**READING PASSAGE:**
******************************

Just because Egypt was never as bad as Libya, and just because Mubarak was never as evil as Kaddafi, does not mean that Egypt was not bad or evil under Mubarak. It was a brutal regime with unchecked state powers. It tortured and terrorized anyone who spoke up and it used intimidation tactics to make sure everyone else knew to never speak up.
Now that Mubarak is out of power, there has been an attempt among Egypt's revolutionaries to establish a truth and reconciliation commission, which would expose the horrors so many Egyptians were subject to, and then forgive the criminals who worked inside their Interior Ministry.
But there can be no truth and reconciliation without the documentation. And those in Mubarak's secret police are now trying to cover up their misdeeds.
The L.A. Times is reporting that Egyptian agents are dutifully burning the evidence of their crimes:
In an attempt to save documents that may incriminate Egypt's notorious state security services for years of torture and abuse, thousands of protesters on Saturday stormed Interior Ministry offices around Cairo as word spread that security officials were attempting to destroy files.
Witnesses and residents in 6th of October, a Cairo suburb, said protesters marched toward a state security office to prevent officials from burning documents. Protesters said they saw flames coming from near the building in the early hours of Saturday. About 3,000 protesters surrounded the building, eventually storming in and later handing it over to the army.
Witnesses claim that the majority of files, which may lead to the prosecution of state security officials for misuse of power, corruption and human rights violations, were already burned by the time protesters arrived. The documents, according to human-rights groups, would offer an intricate paper trail to former President Hosni Mubarak's reviled police state.

******************************

Collected data:

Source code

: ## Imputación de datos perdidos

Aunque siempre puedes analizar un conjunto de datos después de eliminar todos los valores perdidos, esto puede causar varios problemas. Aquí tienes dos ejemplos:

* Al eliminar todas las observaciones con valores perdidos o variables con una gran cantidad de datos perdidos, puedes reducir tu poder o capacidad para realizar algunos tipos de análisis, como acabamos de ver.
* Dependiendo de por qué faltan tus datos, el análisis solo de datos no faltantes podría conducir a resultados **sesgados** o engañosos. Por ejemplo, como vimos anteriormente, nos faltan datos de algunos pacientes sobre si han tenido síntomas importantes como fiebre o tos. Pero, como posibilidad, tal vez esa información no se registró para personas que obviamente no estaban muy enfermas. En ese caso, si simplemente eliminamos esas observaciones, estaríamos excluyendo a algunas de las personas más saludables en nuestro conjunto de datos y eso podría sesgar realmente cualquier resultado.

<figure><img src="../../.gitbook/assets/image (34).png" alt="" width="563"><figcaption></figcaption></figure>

******************************

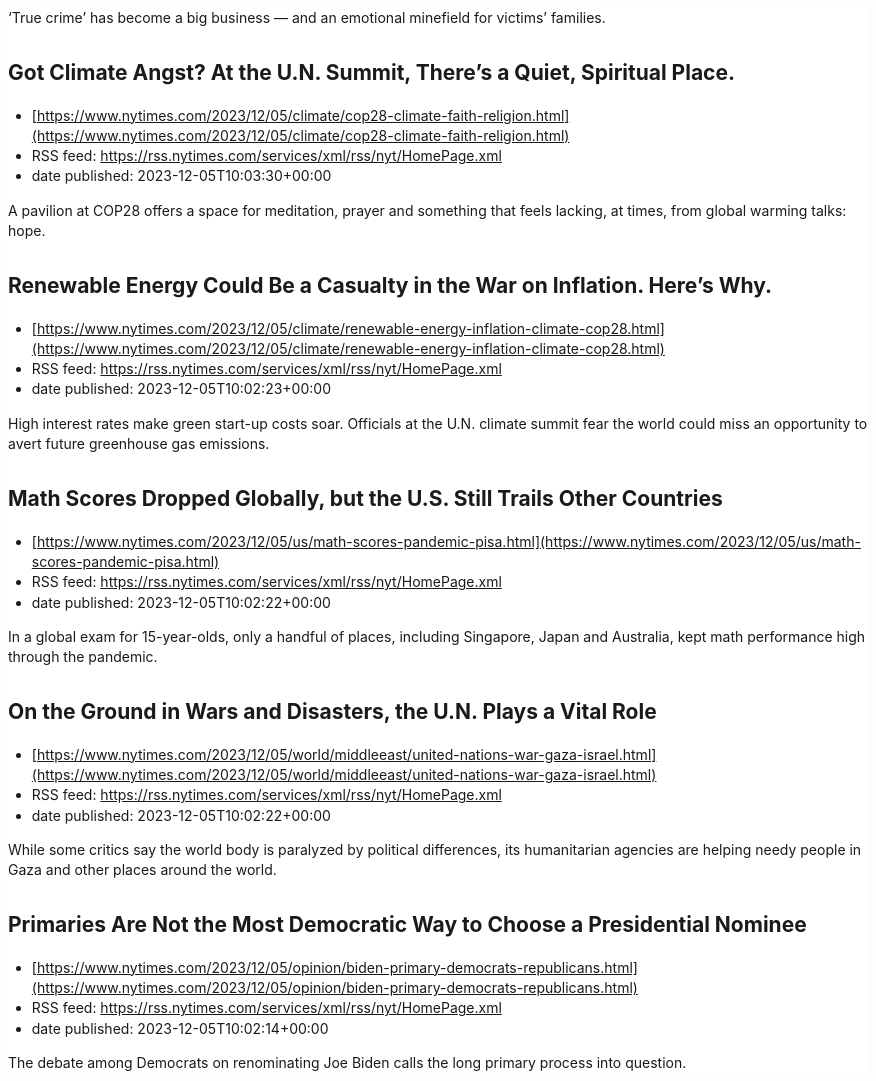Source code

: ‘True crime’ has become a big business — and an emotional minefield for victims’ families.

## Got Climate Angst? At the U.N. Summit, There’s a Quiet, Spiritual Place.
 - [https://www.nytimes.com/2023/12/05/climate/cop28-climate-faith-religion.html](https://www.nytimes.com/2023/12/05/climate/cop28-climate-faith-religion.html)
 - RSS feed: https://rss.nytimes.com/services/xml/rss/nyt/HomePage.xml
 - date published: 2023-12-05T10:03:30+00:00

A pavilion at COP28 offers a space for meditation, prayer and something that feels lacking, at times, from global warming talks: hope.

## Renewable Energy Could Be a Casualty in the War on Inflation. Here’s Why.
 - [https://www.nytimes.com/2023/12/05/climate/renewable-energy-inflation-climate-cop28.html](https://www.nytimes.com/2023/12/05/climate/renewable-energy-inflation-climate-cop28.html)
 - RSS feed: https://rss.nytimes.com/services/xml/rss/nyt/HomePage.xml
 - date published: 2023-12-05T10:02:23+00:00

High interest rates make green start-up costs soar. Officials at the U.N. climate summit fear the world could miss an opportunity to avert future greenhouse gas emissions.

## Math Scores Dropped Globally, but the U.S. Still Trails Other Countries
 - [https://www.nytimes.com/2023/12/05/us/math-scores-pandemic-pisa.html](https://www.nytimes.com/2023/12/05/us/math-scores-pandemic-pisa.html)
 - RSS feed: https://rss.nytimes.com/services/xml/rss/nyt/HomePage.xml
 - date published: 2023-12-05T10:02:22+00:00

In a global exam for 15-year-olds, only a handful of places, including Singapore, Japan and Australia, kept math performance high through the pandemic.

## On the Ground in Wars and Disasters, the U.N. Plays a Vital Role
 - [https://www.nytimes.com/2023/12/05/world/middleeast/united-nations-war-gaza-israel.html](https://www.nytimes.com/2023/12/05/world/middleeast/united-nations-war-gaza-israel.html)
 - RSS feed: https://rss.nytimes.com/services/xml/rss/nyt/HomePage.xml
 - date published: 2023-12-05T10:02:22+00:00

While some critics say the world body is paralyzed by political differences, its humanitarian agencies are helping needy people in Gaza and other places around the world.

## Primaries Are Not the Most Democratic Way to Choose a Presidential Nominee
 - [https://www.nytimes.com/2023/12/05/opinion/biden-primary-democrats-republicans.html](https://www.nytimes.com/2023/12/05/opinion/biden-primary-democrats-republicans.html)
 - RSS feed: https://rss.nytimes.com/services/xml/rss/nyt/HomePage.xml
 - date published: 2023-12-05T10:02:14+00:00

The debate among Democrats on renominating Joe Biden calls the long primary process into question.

******************************

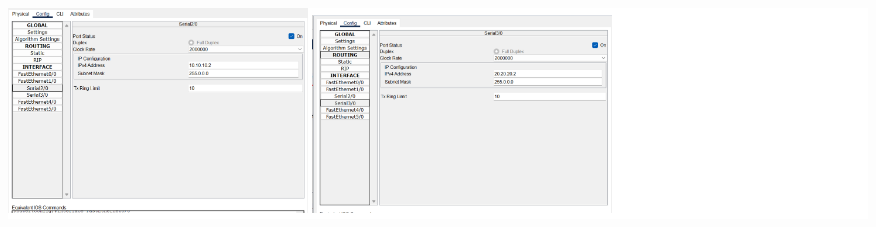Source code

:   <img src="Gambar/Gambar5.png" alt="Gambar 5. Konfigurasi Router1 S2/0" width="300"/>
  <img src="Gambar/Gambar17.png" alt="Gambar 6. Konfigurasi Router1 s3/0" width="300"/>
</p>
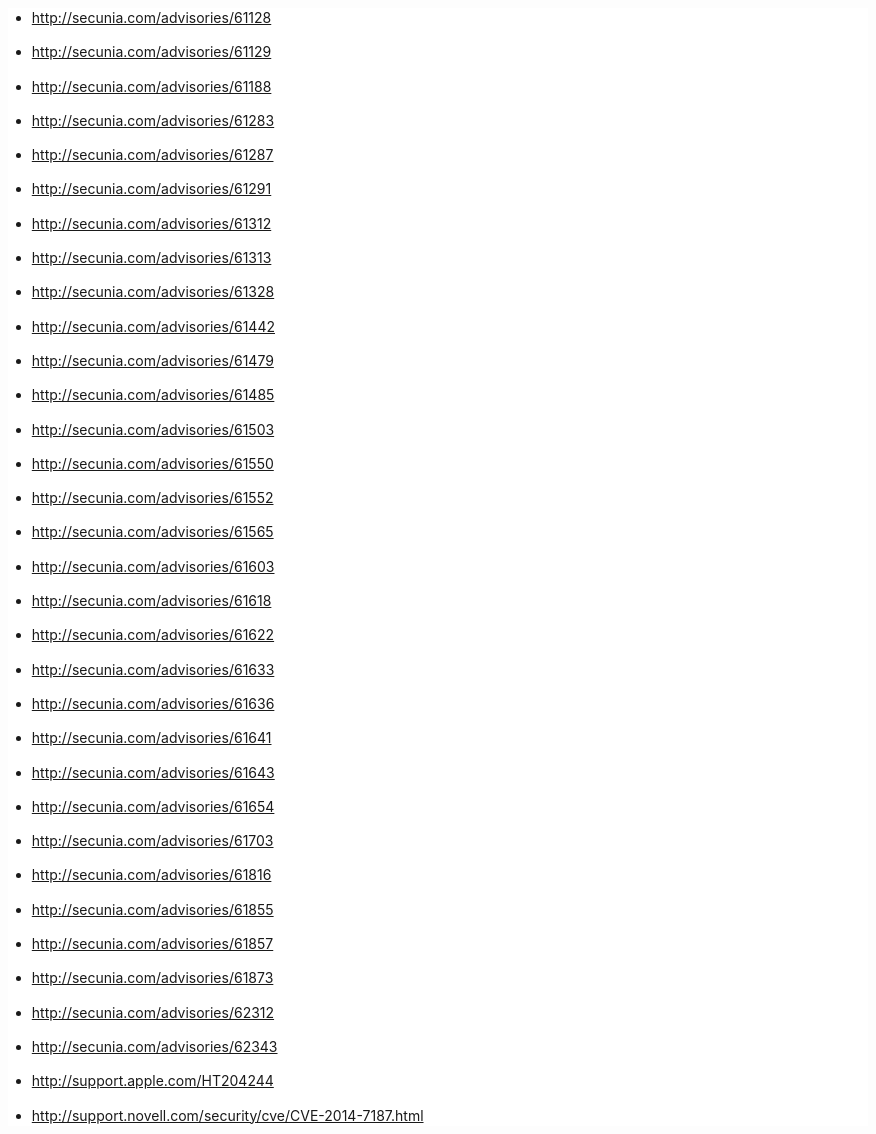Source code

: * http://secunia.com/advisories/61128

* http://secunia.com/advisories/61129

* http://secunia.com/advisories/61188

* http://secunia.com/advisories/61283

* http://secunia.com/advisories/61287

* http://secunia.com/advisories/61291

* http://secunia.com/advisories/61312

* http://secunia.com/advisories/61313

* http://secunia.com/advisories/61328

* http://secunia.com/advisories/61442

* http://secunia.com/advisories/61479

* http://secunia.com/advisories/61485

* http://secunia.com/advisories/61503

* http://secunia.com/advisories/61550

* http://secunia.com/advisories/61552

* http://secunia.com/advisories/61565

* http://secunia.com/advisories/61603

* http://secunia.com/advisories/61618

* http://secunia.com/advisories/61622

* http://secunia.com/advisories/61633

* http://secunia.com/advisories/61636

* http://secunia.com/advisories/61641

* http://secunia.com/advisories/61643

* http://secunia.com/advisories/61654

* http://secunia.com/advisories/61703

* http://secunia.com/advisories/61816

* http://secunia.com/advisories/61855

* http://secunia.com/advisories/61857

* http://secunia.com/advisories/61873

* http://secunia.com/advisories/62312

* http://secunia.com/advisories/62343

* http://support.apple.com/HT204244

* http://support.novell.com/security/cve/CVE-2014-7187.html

******************************

**EXPLORE THE MATERIAL:**
1. Answer these questions about the passage on Egypt's secret police files:
(a) After exposing the horrors, what would the proposed truth and reconciliation commission do?
(b) About how many protesters surrounded the state security building in 6th of October?
(c) To whom did the protesters later hand over that building?
2. Carry on the passage about Egypt's security services burning documents, picking up right after its final sentence.
The lines above aren't needed for anything that comes next.

**YOUR WRITTEN ANSWERS:**
1.
(a) It would forgive the criminals who worked inside the Interior Ministry.
(b) About 3,000.
(c) The army.

2.
With the latest war raging in Libya and with the Egyptian military apparently ruling Egypt with the consent of the people, I had forgotten that there was still a great rift in Egypt between the democrats who forced Mubarak out of office and many people who still work for that government.
Later Saturday, several thousand protesters broke through barriers of the state security headquarters in the neighborhood of Nasr City. "State security obviously made an attempt to cover up or destroy implicating evidence of their horrible deeds over the last 30 years," Ahmed Raouf, one of the protesters, told The Times from inside the headquarters.
Protesters gathered documents and handed them to military officers, who in turn, forwarded files to a representative from the Attorney General's office. Another nearby state security headquarters also was successfully stormed less than an hour later. Many of the protesters were Islamists who either served time or had a member of their family detained at the underground building.
If Egypt is to become a democracy, the Islamists present a stumbling block. They were minimal in the effort to get rid of Hosni, but they might be the largest party in any democratic election. Beyond their extremism and their terrible values, the great danger of Islamists in government is if they ever take power, there may never again be a democratic election. Certainly they have no belief in elections, civil liberties or human rights. They simply want to force everyone else to live in a religious state, where they get to say what the religion is.
1 comment:
They sound rather like Dominionists. That isn't just snark. Religious extremism and its uses are the reason the Taleban are in power in Afghanistan. Because they are more honest than run of the mill thieves attracted by 'the West', they tend to purge corruption effectively.
Demockracy is a con. Nobody knows that better than those exposed to the abuse of colonial policies.
Try a different perspective.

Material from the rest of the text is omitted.